Baby Pidgeon

We have had a baby Pidgeon alone in the garden for two days now without its parents anywhere nearby. It can fly and eats our raspberries. Is there anything else we can feed it please? 

  • Hello Nessa, if the bird is a good size now I am sure it will be able to fend for itself. You could get some mixed grain and try giving that.
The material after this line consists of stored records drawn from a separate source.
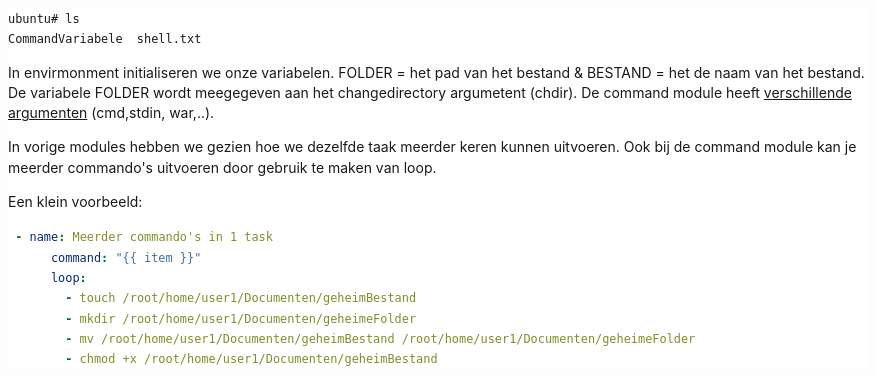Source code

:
 ```bash
ubuntu# ls
CommandVariabele  shell.txt
```

In envirmonment initialiseren we onze variabelen. FOLDER = het pad van het bestand & BESTAND = het de naam van het bestand. De variabele FOLDER wordt meegegeven aan het changedirectory argumetent (chdir). De command module heeft [verschillende argumenten](https://docs.ansible.com/ansible/latest/modules/command_module.html) (cmd,stdin, war,..).

In vorige modules hebben we gezien hoe we dezelfde taak meerder keren kunnen uitvoeren. Ook bij de command module kan je meerder commando's uitvoeren door gebruik te maken van loop.

Een klein voorbeeld:
```yml
 - name: Meerder commando's in 1 task
      command: "{{ item }}"
      loop: 
        - touch /root/home/user1/Documenten/geheimBestand
        - mkdir /root/home/user1/Documenten/geheimeFolder
        - mv /root/home/user1/Documenten/geheimBestand /root/home/user1/Documenten/geheimeFolder
        - chmod +x /root/home/user1/Documenten/geheimBestand
```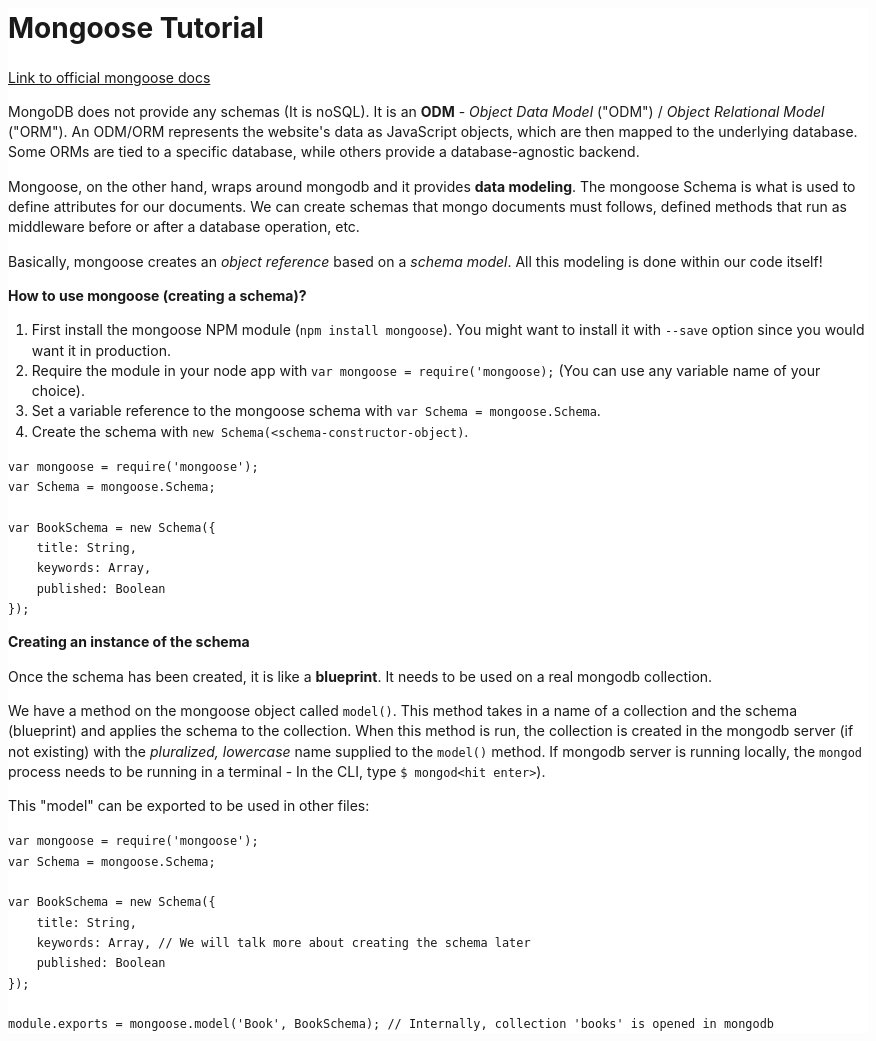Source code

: # Mongoose Tutorial

[Link to official mongoose docs](http://mongoosejs.com/docs/)

MongoDB does not provide any schemas (It is noSQL). It is an **ODM** - *Object Data Model* ("ODM") / *Object Relational Model* ("ORM"). An ODM/ORM represents the website's data as JavaScript objects, which are then mapped to the underlying database. Some ORMs are tied to a specific database, while others provide a database-agnostic backend.

Mongoose, on the other hand, wraps around mongodb and it provides **data modeling**. The mongoose Schema is what is used to define attributes for our documents. We can create schemas that mongo documents must follows, defined methods that run as middleware before or after a database operation, etc.

Basically, mongoose creates an *object reference* based on a *schema model*. All this modeling is done within our code itself!

**How to use mongoose (creating a schema)?**

1. First install the mongoose NPM module (`npm install mongoose`). You might want to install it with `--save` option since you would want it in production.
2. Require the module in your node app with `var mongoose = require('mongoose);` (You can use any variable name of your choice).
3. Set a variable reference to the mongoose schema with `var Schema = mongoose.Schema`.
4. Create the schema with `new Schema(<schema-constructor-object)`.

```javascript=
var mongoose = require('mongoose');
var Schema = mongoose.Schema;

var BookSchema = new Schema({
	title: String,
	keywords: Array,
	published: Boolean
});
```

**Creating an instance of the schema**

Once the schema has been created, it is like a **blueprint**. It needs to be used on a real mongodb collection.

We have a method on the mongoose object called `model()`. This method takes in a name of a collection and the schema (blueprint) and applies the schema to the collection. When this method is run, the collection is created in the mongodb server (if not existing) with the *pluralized, lowercase* name supplied to the `model()` method. If mongodb server is running locally, the `mongod` process needs to be running in a terminal - In the CLI, type `$ mongod<hit enter>`).

This "model" can be exported to be used in other files:

```javascript=
var mongoose = require('mongoose');
var Schema = mongoose.Schema;

var BookSchema = new Schema({
	title: String,
	keywords: Array, // We will talk more about creating the schema later
	published: Boolean
});

module.exports = mongoose.model('Book', BookSchema); // Internally, collection 'books' is opened in mongodb
```
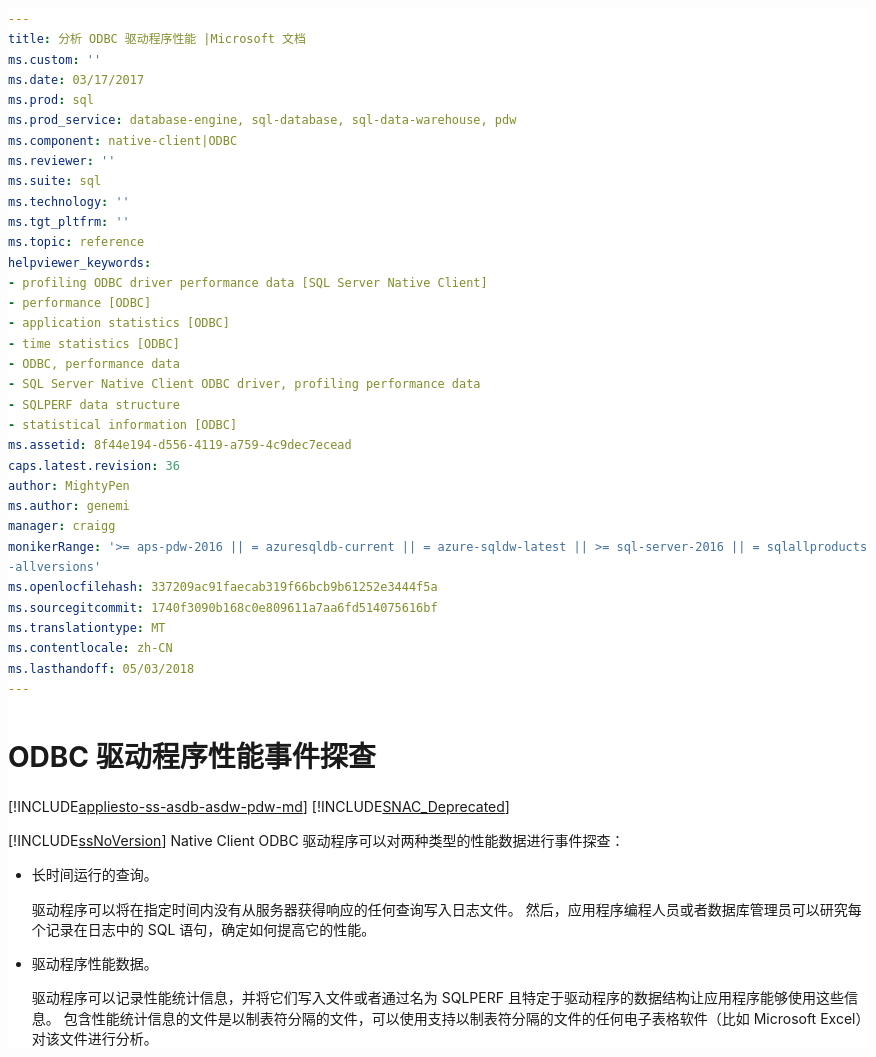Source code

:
 ```yaml
---
title: 分析 ODBC 驱动程序性能 |Microsoft 文档
ms.custom: ''
ms.date: 03/17/2017
ms.prod: sql
ms.prod_service: database-engine, sql-database, sql-data-warehouse, pdw
ms.component: native-client|ODBC
ms.reviewer: ''
ms.suite: sql
ms.technology: ''
ms.tgt_pltfrm: ''
ms.topic: reference
helpviewer_keywords:
- profiling ODBC driver performance data [SQL Server Native Client]
- performance [ODBC]
- application statistics [ODBC]
- time statistics [ODBC]
- ODBC, performance data
- SQL Server Native Client ODBC driver, profiling performance data
- SQLPERF data structure
- statistical information [ODBC]
ms.assetid: 8f44e194-d556-4119-a759-4c9dec7ecead
caps.latest.revision: 36
author: MightyPen
ms.author: genemi
manager: craigg
monikerRange: '>= aps-pdw-2016 || = azuresqldb-current || = azure-sqldw-latest || >= sql-server-2016 || = sqlallproducts-allversions'
ms.openlocfilehash: 337209ac91faecab319f66bcb9b61252e3444f5a
ms.sourcegitcommit: 1740f3090b168c0e809611a7aa6fd514075616bf
ms.translationtype: MT
ms.contentlocale: zh-CN
ms.lasthandoff: 05/03/2018
---
```

# <a name="profiling-odbc-driver-performance"></a>ODBC 驱动程序性能事件探查
[!INCLUDE[appliesto-ss-asdb-asdw-pdw-md](../../../includes/appliesto-ss-asdb-asdw-pdw-md.md)]
[!INCLUDE[SNAC_Deprecated](../../../includes/snac-deprecated.md)]

  [!INCLUDE[ssNoVersion](../../../includes/ssnoversion-md.md)] Native Client ODBC 驱动程序可以对两种类型的性能数据进行事件探查：  
  
-   长时间运行的查询。  
  
     驱动程序可以将在指定时间内没有从服务器获得响应的任何查询写入日志文件。 然后，应用程序编程人员或者数据库管理员可以研究每个记录在日志中的 SQL 语句，确定如何提高它的性能。  
  
-   驱动程序性能数据。  
  
     驱动程序可以记录性能统计信息，并将它们写入文件或者通过名为 SQLPERF 且特定于驱动程序的数据结构让应用程序能够使用这些信息。 包含性能统计信息的文件是以制表符分隔的文件，可以使用支持以制表符分隔的文件的任何电子表格软件（比如 Microsoft Excel）对该文件进行分析。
  • In case, you cannot obtain mixed grain quick enough, any supermarket (Tesco, Sainsbury, etc) sells pine nuts (expensive but very high in calories, highly palatable and easy to digest), wholegrain seeded bread (eg 'Seed sensations' or the one from Tesco's contains a terrific variety of high quality small seed), packets of sunflower seed, linseed, granola-type cereals, chopped-up cheerios crushed or lightly soaked in water (milk is toxic to most animals), oats, unroasted & unsalted chopped-up peanuts, you can also try chopped-up boiled egg, which sounds odd but it is one of the most complete and balanced foods for many wild animals in terms of vitamins/minerals/amino acids/proteins. You could leave small size maize (ie uncooked popcorn), brown rice is ok. Lastly, you could soak lentils, pearl barley, or feed fresh/thawed (not tinned) garden peas, but, as with any animal, you have to remove these types of food within around 3 hours before it goes off.
    You could also put a small pinch of salt and sugar in the drinking water as an electrolyte.
    I am not very knowledgeable about wood-pigeons but young feral pigeons go through quite a lot of stress during the weaning phase, and their mortality rate is much, much higher than adults in part due to man-made viruses (eg young pigeons disease which began after pigeon racers fed their birds corticosteroids, this has been banned since the 70's). Their parents don't tend to abandon them completely even after they fledge, the parents are usually extremely/over- devoted. A 'father' or 'mother' pigeon will fly from Barcelona across mountain ranges and the English channel, if they have chicks to feed or a mate to get back to. That is how their owners make extreme amounts of money. A racing pigeon was stolen, taken to Romania, escaped and 5 years later got back to its box (with its old mate), having never been to Romania or Eastern Europe. If your observations are correct, then I think something sinister may have happened to them, but if the youngster has fledged it may not be at too much of a disadvantage, as it will learn from other birds.
    For reference, a young feral pigeon needs on average about 10pct of its body weight daily to survive, ie 30g, or a handful of seed-type food, not sure about a woodpigeon.